Problem to work on =
From the first line to the last, give the records again exactly and skip the pictures.
BEGIN Given information
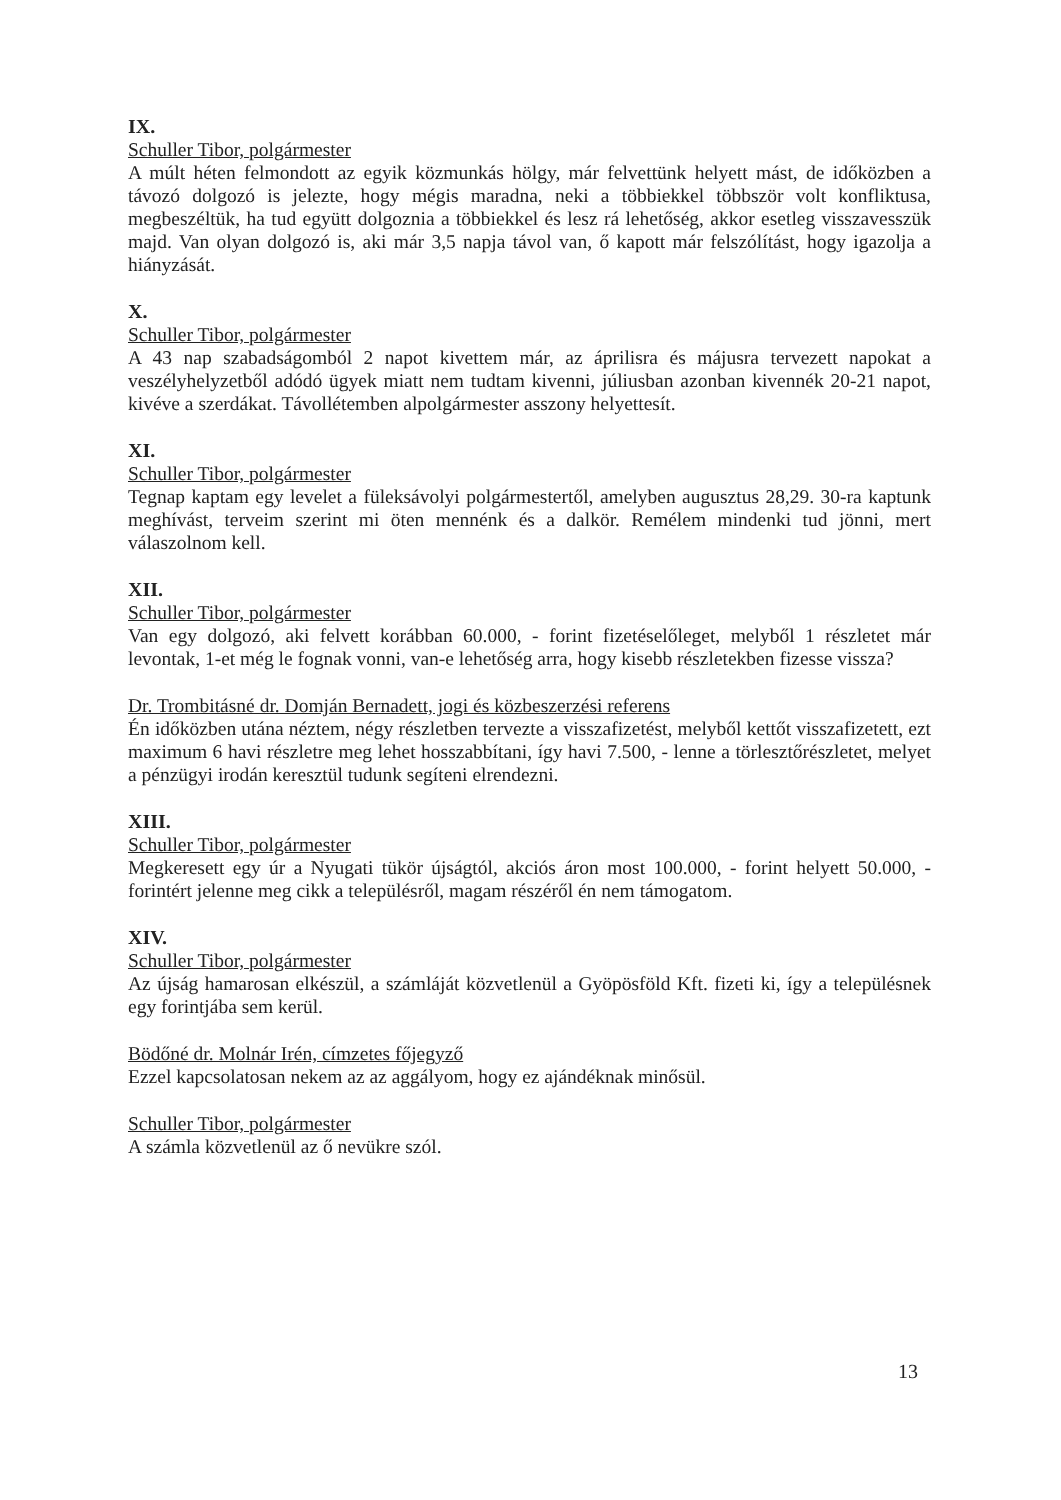IX.
Schuller Tibor, polgármester
A múlt héten felmondott az egyik közmunkás hölgy, már felvettünk helyett mást, de időközben a távozó dolgozó is jelezte, hogy mégis maradna, neki a többiekkel többször volt konfliktusa, megbeszéltük, ha tud együtt dolgoznia a többiekkel és lesz rá lehetőség, akkor esetleg visszavesszük majd. Van olyan dolgozó is, aki már 3,5 napja távol van, ő kapott már felszólítást, hogy igazolja a hiányzását.
X.
Schuller Tibor, polgármester
A 43 nap szabadságomból 2 napot kivettem már, az áprilisra és májusra tervezett napokat a veszélyhelyzetből adódó ügyek miatt nem tudtam kivenni, júliusban azonban kivennék 20-21 napot, kivéve a szerdákat. Távollétemben alpolgármester asszony helyettesít.
XI.
Schuller Tibor, polgármester
Tegnap kaptam egy levelet a füleksávolyi polgármestertől, amelyben augusztus 28,29. 30-ra kaptunk meghívást, terveim szerint mi öten mennénk és a dalkör. Remélem mindenki tud jönni, mert válaszolnom kell.
XII.
Schuller Tibor, polgármester
Van egy dolgozó, aki felvett korábban 60.000, - forint fizetéselőleget, melyből 1 részletet már levontak, 1-et még le fognak vonni, van-e lehetőség arra, hogy kisebb részletekben fizesse vissza?
Dr. Trombitásné dr. Domján Bernadett, jogi és közbeszerzési referens
Én időközben utána néztem, négy részletben tervezte a visszafizetést, melyből kettőt visszafizetett, ezt maximum 6 havi részletre meg lehet hosszabbítani, így havi 7.500, - lenne a törlesztőrészletet, melyet a pénzügyi irodán keresztül tudunk segíteni elrendezni.
XIII.
Schuller Tibor, polgármester
Megkeresett egy úr a Nyugati tükör újságtól, akciós áron most 100.000, - forint helyett 50.000, - forintért jelenne meg cikk a településről, magam részéről én nem támogatom.
XIV.
Schuller Tibor, polgármester
Az újság hamarosan elkészül, a számláját közvetlenül a Gyöpösföld Kft. fizeti ki, így a településnek egy forintjába sem kerül.
Bödőné dr. Molnár Irén, címzetes főjegyző
Ezzel kapcsolatosan nekem az az aggályom, hogy ez ajándéknak minősül.
Schuller Tibor, polgármester
A számla közvetlenül az ő nevükre szól.
13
END Given information
Solution to this task =
IX.
Schuller Tibor, polgármester
A múlt héten felmondott az egyik közmunkás hölgy, már felvettünk helyett mást, de időközben a távozó dolgozó is jelezte, hogy mégis maradna, neki a többiekkel többször volt konfliktusa, megbeszéltük, ha tud együtt dolgoznia a többiekkel és lesz rá lehetőség, akkor esetleg visszavesszük majd. Van olyan dolgozó is, aki már 3,5 napja távol van, ő kapott már felszólítást, hogy igazolja a hiányzását.
X.
Schuller Tibor, polgármester
A 43 nap szabadságomból 2 napot kivettem már, az áprilisra és májusra tervezett napokat a veszélyhelyzetből adódó ügyek miatt nem tudtam kivenni, júliusban azonban kivennék 20-21 napot, kivéve a szerdákat. Távollétemben alpolgármester asszony helyettesít.
XI.
Schuller Tibor, polgármester
Tegnap kaptam egy levelet a füleksávolyi polgármestertől, amelyben augusztus 28,29. 30-ra kaptunk meghívást, terveim szerint mi öten mennénk és a dalkör. Remélem mindenki tud jönni, mert válaszolnom kell.
XII.
Schuller Tibor, polgármester
Van egy dolgozó, aki felvett korábban 60.000, - forint fizetéselőleget, melyből 1 részletet már levontak, 1-et még le fognak vonni, van-e lehetőség arra, hogy kisebb részletekben fizesse vissza?
Dr. Trombitásné dr. Domján Bernadett, jogi és közbeszerzési referens
Én időközben utána néztem, négy részletben tervezte a visszafizetést, melyből kettőt visszafizetett, ezt maximum 6 havi részletre meg lehet hosszabbítani, így havi 7.500, - lenne a törlesztőrészletet, melyet a pénzügyi irodán keresztül tudunk segíteni elrendezni.
XIII.
Schuller Tibor, polgármester
Megkeresett egy úr a Nyugati tükör újságtól, akciós áron most 100.000, - forint helyett 50.000, - forintért jelenne meg cikk a településről, magam részéről én nem támogatom.
XIV.
Schuller Tibor, polgármester
Az újság hamarosan elkészül, a számláját közvetlenül a Gyöpösföld Kft. fizeti ki, így a településnek egy forintjába sem kerül.
Bödőné dr. Molnár Irén, címzetes főjegyző
Ezzel kapcsolatosan nekem az az aggályom, hogy ez ajándéknak minősül.
Schuller Tibor, polgármester
A számla közvetlenül az ő nevükre szól.
13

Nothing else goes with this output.